Meet The George W. Bush Commemorative Loophole, Maintained At Your Expense
Meet the George W. Bush Commemorative Loophole.
The loophole was born when Bush still was president and a certain small-handed vulgarian had a reality show and could only dream of screwing not merely a bunch of flunky apprentices in prime time, but an entire nation all the time. The loophole has continued to grow over the last 10 or so years and is now a robust four feet deep and could swallow a small car. Or perhaps the wheel of a school bus full of screaming youngsters skidding on wet or icy pavement.
The loophole has been lovingly maintained at taxpayer expense over all those years by the Pennsylvania Department of Transportation, known colloquially hereabouts as PennDOT, but more frequently by other names not suitable for the ears of church ladies, as it has worked tirelessly to become the most loathed government agency in the Keystone State. Which is quite a feat considering the outrages the State Store system visits on us. PennDOT is inured to criticism, besotted with nepotism, and thrives on a cocktail of favoritism, kickbacks and ties to well-placed politicians who do its bidding.
The George W. Bush Commemorative Loophole is located on scenic Poplar Valley Road West, a rural byway about three miles from Stroudsburg in the Pennsylvania Poconos. PennDOT has not merely maintained the loophole. It continues to tar and chip the road itself every few years, even though it doesn't need it, and carefully avoids the loophole each time it does so lest one of its worker drones fall into it and muss his safety vest.
The 2017 tar-and-chip season, which while not greeted with quite the enthusiasm of deer season, commenced the other day with the roar of diesel engines, grinding of gears, cavalcade of flashing lights, billowing clouds of dust and stink of hot tar, as well as the familiar shuffling procession of worker drones wearing safety vests. As the top photo shows, the westbound lane has been chipped while the eastbound lane shows the original, not-a-damned-thing-wrong-with-it surface.

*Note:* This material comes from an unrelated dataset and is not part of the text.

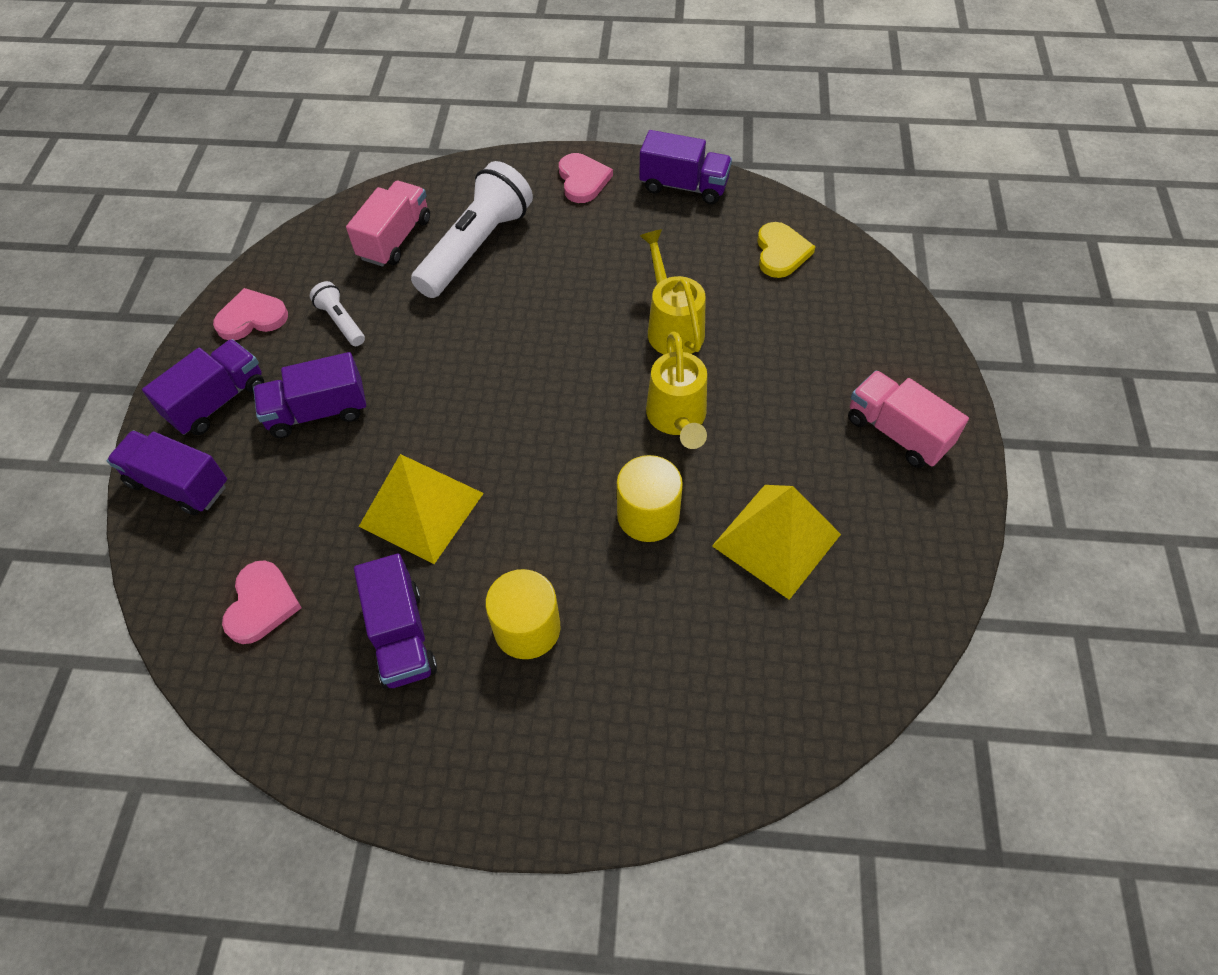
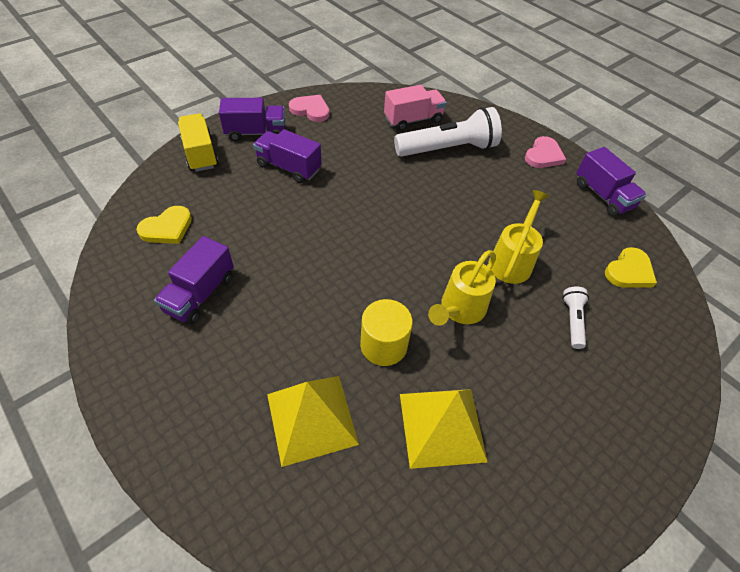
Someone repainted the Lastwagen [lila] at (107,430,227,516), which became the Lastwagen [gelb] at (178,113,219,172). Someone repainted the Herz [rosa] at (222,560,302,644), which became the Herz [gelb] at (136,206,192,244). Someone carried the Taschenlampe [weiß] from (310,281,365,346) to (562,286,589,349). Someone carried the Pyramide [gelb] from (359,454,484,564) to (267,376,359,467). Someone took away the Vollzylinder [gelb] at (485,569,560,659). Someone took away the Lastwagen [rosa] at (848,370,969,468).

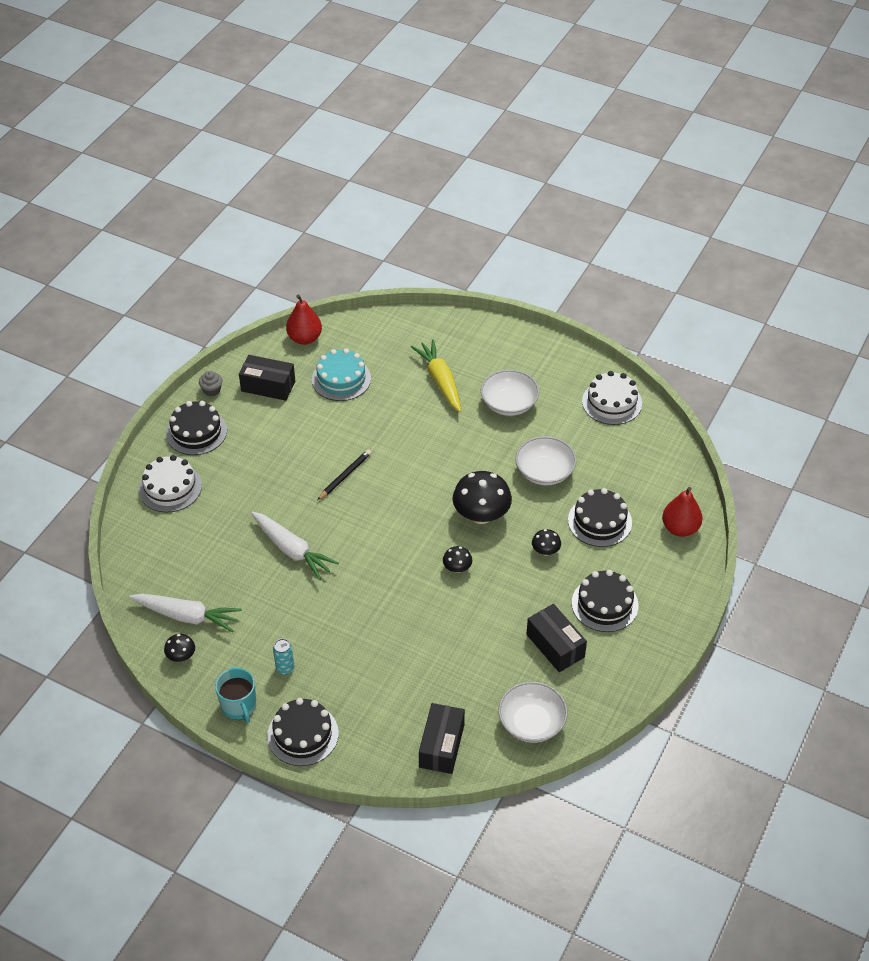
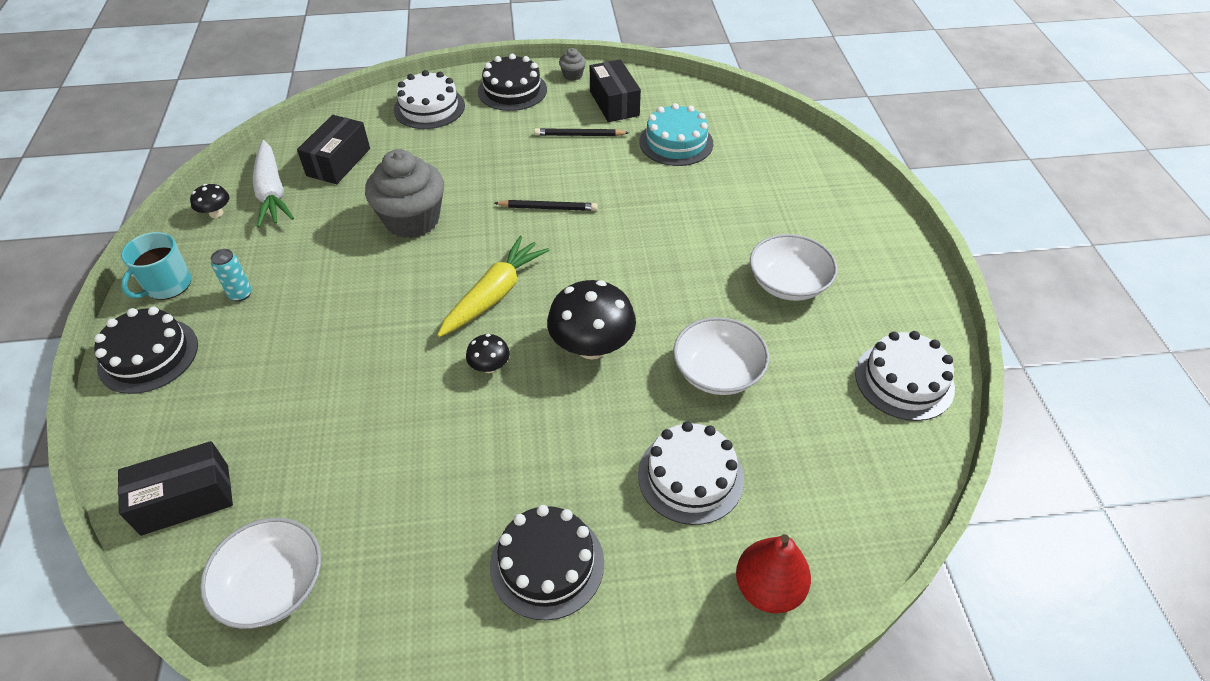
Someone swapped the Karotte [weiß] at (251,512,339,580) for the Muffin [grau] at (365,149,444,238). Someone took away the Birne [rot] at (286,294,322,345). Someone carried the Karotte [gelb] from (411,339,461,412) to (437,236,549,337). Someone carried the Schachtel [schwarz] from (526,604,587,672) to (297,115,370,184). Someone took away the Pilz [schwarz] at (532,529,561,556). Someone repainted the Kuchen [schwarz] at (568,488,632,547), which became the Kuchen [weiß] at (638,421,744,525). Someone put down the Bleistift [schwarz] at (534,128,629,136).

Asked why PennDOT continues to tar and chip, which is a throwback to when the road was unpaved (Harry Truman may have been president, or maybe that Ike fella), a road crew foreman offered this Zen-like reply:
"Well, because that's how we've always done it."
The latest tar and chip patina will be long gone, which is to say washed onto homeowners' lawns, before the first snow flies. It is then that PennDOT really hits its stride.
Hits as in mailboxes.
The red-flagged RFDarlings to the right were clipped by a PennDOT ace in one of the numbingly frequent smash-and-run incidents on Poplar Valley Road West, this one about a half mile from the George W. Bush Commemorative Loophole. Historic picture-postcard stone rows, fences, signs, reflective markers and the occasional utility pole also can fall victim to the wrath of the plow.
PennDOT's one-size-fits-all-roads plow trucks are immense and more suitable for mountain passes in Colorado than country byways. They are more frequently seen on weekends when drivers get paid overtime and seldom or sometimes not at all if a snow inconveniently falls during the week. If it's a Saturday or Sunday -- or, God forbid, a holiday -- it is not unusual for the trucks to make multiple passes even after a light snow when there is extra taxpayer moolah to be made.
Locals well understand that if a storm doesn't take out power, PennDOT might. Then there's the old joke: What's yellow and sleeps six? A PennDOT truck, of course.
And while nothing is certain in life other than death, taxes and PennDOT's generic dysfunctionality, we can be pretty sure that the George W. Bush Commemorative Loophole will survive.